Coach Scott Tappa said...

Thanks Eric, I'm going to give this post a bump because it may have gotten buried and I want to hear what people think. I couldn't read ESPN's magazine after a year - there's good stuff in there too, but too much of the brand's personality-pushing for me. The most consistently interesting parts of each one of those magazine are the "Inside" sections, always good reporting and insight there. But we want more of the in-depth stuff.

Like you said, though, I still enjoy SI.

Jim Polzin said...

I read the slate article on the plane ride to Columbus last night and I agree with some of it, but certainly not all of it.

I still love SI. The SI Players stuff doesn't really appeal to me, although I, unlike Tappa, did find some of the workout stuff interesting.

Some other points:

-- for the most part, I think SI does a good job handling ``gamers.'' Take the Red Sox story from this week: Verducci provided information I didn't know, like David Ortiz expletive-filled motivational speech when the Red Sox were on brink of elimination against the Indians. Maybe that stuff was in the Boston Globe or elsewhere, but I hadn't seen it so I thought it was pretty fascinating.

-- I used to open to the back page and read Reilly first, but he's been hit-and-miss for a while now and I'm not sad to see him go.

-- I have a love/hate relatioship with Gary Smith and S.L. Price. I love reading their stuff -- they're fantastic -- but I'm always left with this feeling of knowing that the stuff I write is absolute crap compared to what they produce.

-- Here's my biggest gripe with SI: The mistakes. It's rare that you'll find an issue now where there's not a ``SI regrets the error'' in the front section. And that doesn't count mistakes I'll find.

Before anybody thinks it, I make mistakes in my writing. Plenty of them. But I guess I have this belief that SI should be the best. It should have the best editors and the best fact-checkers. Now, it has the appearance that the company does things on the cheap and it's kind of disappointing to see.

That's all.

Coach Scott Tappa said...

SI does make a ton of mistakes. I remember reading their 1998 college football preview of Ohio State and saying in a headline that the Buckeyes hadn't won a national title in 20 years ... every casual fan would have known they last won it in 1968 at the time. They also get guys' first names wrong a lot.
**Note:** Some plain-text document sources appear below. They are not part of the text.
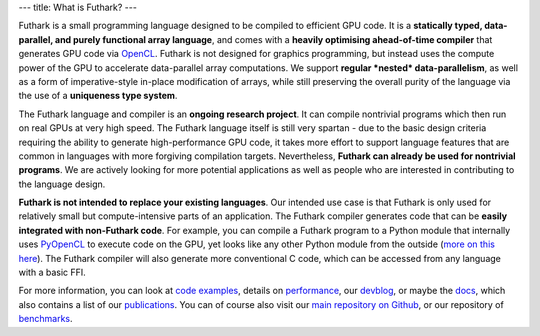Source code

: ---
title: What is Futhark?
---

Futhark is a small programming language designed to be compiled to
efficient GPU code.  It is a **statically typed, data-parallel, and
purely functional array language**, and comes with a **heavily
optimising ahead-of-time compiler** that generates GPU code via
OpenCL_.  Futhark is not designed for graphics programming, but
instead uses the compute power of the GPU to accelerate data-parallel
array computations.  We support **regular *nested* data-parallelism**,
as well as a form of imperative-style in-place modification of arrays,
while still preserving the overall purity of the language via the use
of a **uniqueness type system**.

The Futhark language and compiler is an **ongoing research project**.
It can compile nontrivial programs which then run on real GPUs at very
high speed.  The Futhark language itself is still very spartan - due
to the basic design criteria requiring the ability to generate
high-performance GPU code, it takes more effort to support language
features that are common in languages with more forgiving compilation
targets.  Nevertheless, **Futhark can already be used for nontrivial
programs**.  We are actively looking for more potential applications
as well as people who are interested in contributing to the language
design.

**Futhark is not intended to replace your existing languages**.  Our
intended use case is that Futhark is only used for relatively small
but compute-intensive parts of an application.  The Futhark compiler
generates code that can be **easily integrated with non-Futhark
code**.  For example, you can compile a Futhark program to a Python
module that internally uses PyOpenCL_ to execute code on the GPU, yet
looks like any other Python module from the outside (`more on this
here`_).  The Futhark compiler will also generate more conventional C
code, which can be accessed from any language with a basic FFI.

For more information, you can look at `code examples`_, details on
performance_, our devblog_, or maybe the docs_, which also contains a
list of our publications_.  You can of course also visit our `main
repository on Github`_, or our repository of `benchmarks`_.

.. _OpenCL: https://en.wikipedia.org/wiki/OpenCL
.. _`code examples`: /examples.html
.. _performance: /performance.html
.. _devblog: /blog.html
.. _docs: /docs.html
.. _publications: /docs.html#publications
.. _PyOpenCL: https://mathema.tician.de/software/pyopencl/
.. _associative: https://en.wikipedia.org/wiki/Associative_property
.. _commutative: https://en.wikipedia.org/wiki/Commutative_property
.. _`main repository on Github`: https://github.com/HIPERFIT/futhark
.. _`more on this here`: /blog/2016-04-15-futhark-and-pyopencl.html
.. _benchmarks: https://github.com/HIPERFIT/futhark-benchmarks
I too have made plenty of mistakes, but as Jim said, the fact checkers ought to catch that. Hell, when I was quoted by Joanna Cohen in her story some fact checker called me to check the quotes.

Anonymous said...

Not sure if morale at SI - or at a lot of magazines - is at an all-time high. Don't discount the impact that has. Lots of perks/benefits are going by the wayside and I think that has a trickle-down effect (in areas like reporting and fact-checking).

One thing that I noticed that Slate picked up on is that many of the bonus stories are so doom-and-gloom. What happened to the quirky, longer stories? As much as I enjoyed reading the Shannon/Minaya stories that Gary Smith wrote they sounded pretty similar.

I really loved the essays that used to lead off Scorecard and was pretty bummed when they replaced them with smaller stories/Players. Some of the rubrics are interesting, but others are really tired.

Still think SI has a lot of potential. Enjoyed the story on the NFL practice squad a lot. There's an example of a fun, light read that ended up being pretty interesting.